WORK REQUIRED. Lines holding the word "AperFunction": how many does the material below have? Answer with nothing but the number.

TASK INPUTS.
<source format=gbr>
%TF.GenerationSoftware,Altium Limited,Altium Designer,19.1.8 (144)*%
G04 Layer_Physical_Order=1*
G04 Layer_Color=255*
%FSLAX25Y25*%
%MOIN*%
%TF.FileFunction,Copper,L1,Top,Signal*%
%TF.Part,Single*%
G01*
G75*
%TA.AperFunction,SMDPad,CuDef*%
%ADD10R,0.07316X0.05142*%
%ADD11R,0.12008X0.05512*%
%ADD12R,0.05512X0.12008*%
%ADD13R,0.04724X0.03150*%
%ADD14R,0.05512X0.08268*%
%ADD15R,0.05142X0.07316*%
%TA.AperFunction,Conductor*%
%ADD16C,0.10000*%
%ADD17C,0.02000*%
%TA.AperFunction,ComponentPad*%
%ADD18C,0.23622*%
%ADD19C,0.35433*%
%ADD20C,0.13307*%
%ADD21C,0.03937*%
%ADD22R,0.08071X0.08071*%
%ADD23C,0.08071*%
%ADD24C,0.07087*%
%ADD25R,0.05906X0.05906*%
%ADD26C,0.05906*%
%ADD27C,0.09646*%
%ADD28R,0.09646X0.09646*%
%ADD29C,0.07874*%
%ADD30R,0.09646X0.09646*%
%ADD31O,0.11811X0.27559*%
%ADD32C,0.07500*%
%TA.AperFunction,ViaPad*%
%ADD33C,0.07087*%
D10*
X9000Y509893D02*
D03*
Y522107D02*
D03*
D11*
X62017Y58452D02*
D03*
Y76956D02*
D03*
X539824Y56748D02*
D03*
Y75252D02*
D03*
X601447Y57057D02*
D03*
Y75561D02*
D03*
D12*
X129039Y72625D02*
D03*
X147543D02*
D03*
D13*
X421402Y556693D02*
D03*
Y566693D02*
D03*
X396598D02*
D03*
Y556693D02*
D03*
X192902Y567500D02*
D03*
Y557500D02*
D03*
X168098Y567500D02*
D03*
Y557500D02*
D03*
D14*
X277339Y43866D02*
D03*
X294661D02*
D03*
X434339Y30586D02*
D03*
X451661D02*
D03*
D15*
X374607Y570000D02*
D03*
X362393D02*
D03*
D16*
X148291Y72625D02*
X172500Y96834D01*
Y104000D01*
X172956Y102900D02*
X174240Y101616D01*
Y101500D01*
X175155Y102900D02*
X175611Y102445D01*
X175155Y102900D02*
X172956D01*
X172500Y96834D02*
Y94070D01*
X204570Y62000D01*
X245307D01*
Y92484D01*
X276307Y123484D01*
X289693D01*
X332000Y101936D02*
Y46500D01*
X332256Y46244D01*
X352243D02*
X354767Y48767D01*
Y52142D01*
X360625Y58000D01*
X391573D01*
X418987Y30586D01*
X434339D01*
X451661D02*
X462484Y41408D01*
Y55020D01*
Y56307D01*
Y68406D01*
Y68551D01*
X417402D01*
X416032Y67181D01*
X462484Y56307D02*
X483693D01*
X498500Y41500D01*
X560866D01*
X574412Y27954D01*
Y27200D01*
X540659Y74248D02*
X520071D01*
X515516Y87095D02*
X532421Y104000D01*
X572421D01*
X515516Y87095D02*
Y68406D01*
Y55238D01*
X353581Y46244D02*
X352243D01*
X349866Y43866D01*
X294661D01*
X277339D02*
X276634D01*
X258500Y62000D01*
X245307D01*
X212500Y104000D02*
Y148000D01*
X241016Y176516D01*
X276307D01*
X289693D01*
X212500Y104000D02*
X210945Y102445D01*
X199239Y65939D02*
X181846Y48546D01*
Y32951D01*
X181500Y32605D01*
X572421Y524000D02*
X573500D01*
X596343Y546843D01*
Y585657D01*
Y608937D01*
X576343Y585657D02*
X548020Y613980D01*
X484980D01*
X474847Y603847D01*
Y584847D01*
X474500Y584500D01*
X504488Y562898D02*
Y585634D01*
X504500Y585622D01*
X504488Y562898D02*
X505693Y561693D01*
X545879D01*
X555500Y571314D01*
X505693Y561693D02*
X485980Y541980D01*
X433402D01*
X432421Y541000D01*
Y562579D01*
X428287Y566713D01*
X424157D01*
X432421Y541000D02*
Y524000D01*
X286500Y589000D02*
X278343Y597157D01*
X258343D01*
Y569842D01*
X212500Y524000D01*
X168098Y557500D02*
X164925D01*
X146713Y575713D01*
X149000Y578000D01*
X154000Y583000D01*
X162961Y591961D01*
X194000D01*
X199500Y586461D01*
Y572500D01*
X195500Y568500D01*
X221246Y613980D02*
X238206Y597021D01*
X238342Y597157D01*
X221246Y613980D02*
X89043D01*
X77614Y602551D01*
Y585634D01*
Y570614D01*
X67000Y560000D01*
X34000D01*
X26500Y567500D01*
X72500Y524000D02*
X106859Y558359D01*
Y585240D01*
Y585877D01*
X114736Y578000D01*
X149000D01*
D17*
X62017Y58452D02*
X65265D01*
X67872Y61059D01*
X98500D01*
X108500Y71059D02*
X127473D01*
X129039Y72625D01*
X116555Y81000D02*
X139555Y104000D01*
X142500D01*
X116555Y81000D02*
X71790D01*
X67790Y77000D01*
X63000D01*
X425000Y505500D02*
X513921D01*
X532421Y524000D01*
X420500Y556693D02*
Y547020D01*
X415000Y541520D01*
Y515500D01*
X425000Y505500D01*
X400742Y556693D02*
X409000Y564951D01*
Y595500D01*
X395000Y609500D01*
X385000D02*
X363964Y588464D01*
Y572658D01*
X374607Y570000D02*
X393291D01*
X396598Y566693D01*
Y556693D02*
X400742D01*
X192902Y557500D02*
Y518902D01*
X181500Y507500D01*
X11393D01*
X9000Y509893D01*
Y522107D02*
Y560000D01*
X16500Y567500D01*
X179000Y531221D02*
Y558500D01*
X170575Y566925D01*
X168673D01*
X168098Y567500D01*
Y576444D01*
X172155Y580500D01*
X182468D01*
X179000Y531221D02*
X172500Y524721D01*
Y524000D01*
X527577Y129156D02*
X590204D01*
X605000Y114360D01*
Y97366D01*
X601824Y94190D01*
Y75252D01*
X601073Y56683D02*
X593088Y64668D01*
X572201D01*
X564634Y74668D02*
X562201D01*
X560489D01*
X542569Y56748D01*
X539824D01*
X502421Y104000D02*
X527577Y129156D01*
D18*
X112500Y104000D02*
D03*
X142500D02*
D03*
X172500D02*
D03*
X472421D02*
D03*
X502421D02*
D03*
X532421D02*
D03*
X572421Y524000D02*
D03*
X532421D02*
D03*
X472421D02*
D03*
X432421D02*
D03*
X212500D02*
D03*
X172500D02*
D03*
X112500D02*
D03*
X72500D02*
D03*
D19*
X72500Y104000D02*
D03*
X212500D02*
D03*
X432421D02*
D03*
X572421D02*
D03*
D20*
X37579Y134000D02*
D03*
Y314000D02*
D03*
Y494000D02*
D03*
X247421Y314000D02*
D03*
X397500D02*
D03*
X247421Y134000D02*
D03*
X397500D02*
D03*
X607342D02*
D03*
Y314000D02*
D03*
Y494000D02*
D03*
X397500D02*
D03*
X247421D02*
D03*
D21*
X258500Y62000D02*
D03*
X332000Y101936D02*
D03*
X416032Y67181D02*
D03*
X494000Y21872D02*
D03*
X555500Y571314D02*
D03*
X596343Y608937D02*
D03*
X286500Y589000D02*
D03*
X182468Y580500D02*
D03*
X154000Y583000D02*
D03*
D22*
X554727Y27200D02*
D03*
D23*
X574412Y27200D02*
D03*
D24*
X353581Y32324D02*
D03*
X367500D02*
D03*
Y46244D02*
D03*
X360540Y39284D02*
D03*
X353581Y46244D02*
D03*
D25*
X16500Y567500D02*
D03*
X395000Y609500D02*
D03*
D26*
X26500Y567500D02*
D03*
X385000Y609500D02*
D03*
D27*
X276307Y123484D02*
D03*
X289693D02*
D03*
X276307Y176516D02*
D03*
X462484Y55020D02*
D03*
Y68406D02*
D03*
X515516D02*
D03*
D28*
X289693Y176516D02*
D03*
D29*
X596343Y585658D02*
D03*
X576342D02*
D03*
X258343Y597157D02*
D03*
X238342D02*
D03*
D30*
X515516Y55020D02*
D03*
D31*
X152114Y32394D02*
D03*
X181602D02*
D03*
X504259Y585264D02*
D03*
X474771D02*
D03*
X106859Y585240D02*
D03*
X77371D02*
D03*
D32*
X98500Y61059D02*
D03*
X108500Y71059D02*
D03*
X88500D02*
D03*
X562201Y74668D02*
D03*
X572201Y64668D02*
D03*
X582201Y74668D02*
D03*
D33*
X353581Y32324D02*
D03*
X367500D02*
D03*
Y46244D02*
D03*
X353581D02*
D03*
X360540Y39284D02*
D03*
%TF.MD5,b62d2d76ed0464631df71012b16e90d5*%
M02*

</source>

EXERCISE RESULT. 4